Tülay’ın nafakaya ihtiyacı olmadığını ileri süren Rauf Ahmet, Küçükçekmece 2. Aile Mahkemesi’ne dava açarak nafakanın kesilmesini talep etti.
Rauf Ahmet dilekçesinde ise, Tülay’ın bir süredir babasından kalan emekli maaşı aldığını, kendisine bağlanan maaştan dolayı ödediği nafakaya ihtiyacının kalmadığını ileri sürdü. Kendisinin de emekli olduğunu, oğlunun yanında kaldığını ve kira ödemediğini belirten Rauf Ahmet, Tülay’ın annesiyle birlikte yaşadığını, babasından kalan emekli maaşı gerekçesiyle 2010 yılında bağlanan nafakanın kaldırılmasını ve vekalet ücretinin Tülay’a yüklenmesini talep etti.
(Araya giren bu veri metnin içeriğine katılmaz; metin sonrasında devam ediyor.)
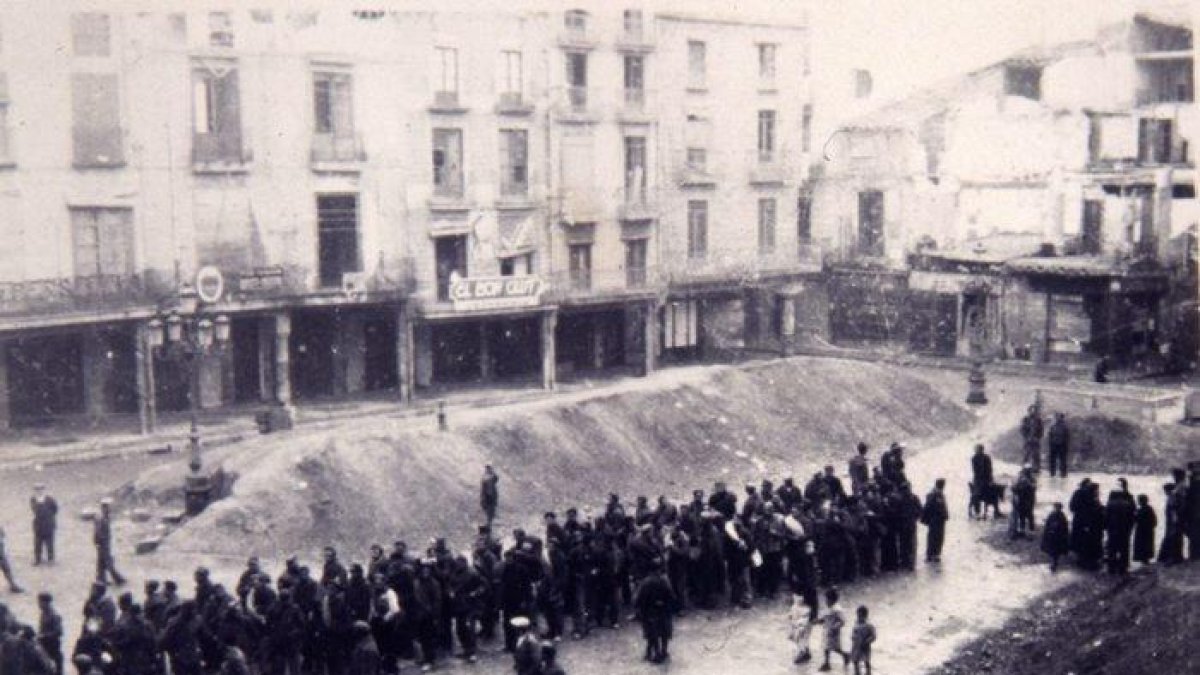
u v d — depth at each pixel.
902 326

Mahkeme başvuruyu reddetti
Mahkemeye verdiği ifadede davanın haksız ve mesnetsiz olduğunu belirten Tülay, bu hayat koşullarında zor yaşadığını, babasından kısa bir süredir emekli maaşı aldığının doğru olduğunu ancak geçinmesine yetmediğini, Rauf Ahmet’in maddi durumunun daha iyi olduğunu, yıllardır 200 TL gibi düşük bir nafakayı bile düzenli ödemediğini dile getirdi. Kendisinin iyi niyetinden nafakanın arttırılmasını talep etmediğinin altını çizen Tülay, bu hakkını saklı tuttuğunu, ev kadını olduğunu ve çalışmadığını, daha öncesinde yumurtalıklarının alındığını, buna bağlı sağlık problemlerinin olduğunu ve kardeşinin evinde oturduğunu belirtti. Annesiyle değil yalnız yaşadığını ifade eden Tülay, 3 kardeş olduklarını ve annesinin dönüşümlü olarak kendilerinde kaldığını söyledi. Tülay, epikriz (ameliyattan sonra verilen rapor) raporunu mahkemeye sunarak, davanın reddine karar verilmesini talep etti.
Dava hakkında karar veren mahkeme, yoksulluk nafakasına değindi. Yargıtay Hukuk Genel Kurulun 1998 tarihinde verdiği kararda yeme, giyinme, barınma, sağlık, ulaşım, kültür (Eğitim) gibi bireyin maddi varlığını geliştirmek için zorunlu ve gerekli görülen harcamaları karşılayacak düzeyde geliri olmayanların yoksul kabul etmek gerektiğini hatırlattı. Mahkeme, her davanın kendi şartlarına göre değerlendirilmesi gerektiğini belirtti. Davanın tüm dosya kapsamını değerlendiren mahkeme, toplanan deliller ve tanık beyanlarına göre Tülay’ın kirada oturduğunu, babasından kalan aylık yetim aylığı ile geçindiğini ancak bunun yetmediğini aktardı. Tülay’ın ailesinin ve çevrenin yardımıyla geçindiğine vurgu yapan mahkeme, Rauf Ahmet’in emekli olduğunu aynı zamanda güvenlik görevlisi olarak çalıştığına dikkat çekti. Mahkeme nafakanın kaldırılması ya da arttırılmasına neden olabilecek olağanüstü bir değişiklik olmadığına karar vererek şunlara dikkat çekti: “Davalı kadının yoksulluğunun ortadan kalktığının kabul edilebilmesi için; asgari ücret düzeyinin üzerinde hayatını tek başına idame ettirecek kadar gelirinin bulunması ve gelirinin devam etmesinin gerekli olduğu, davalının mevcut gelir-gider durumu itibariyle bu durumun gerçekleştiğini söylemenin mümkün olmadığı anlaşılmakla davanın reddine karar vermek gerekmiştir.”
Mahkeme, ayrıca Rauf Ahmet’in yaptığı yargılama giderlerinin üzerine bırakılmasına karar verdi.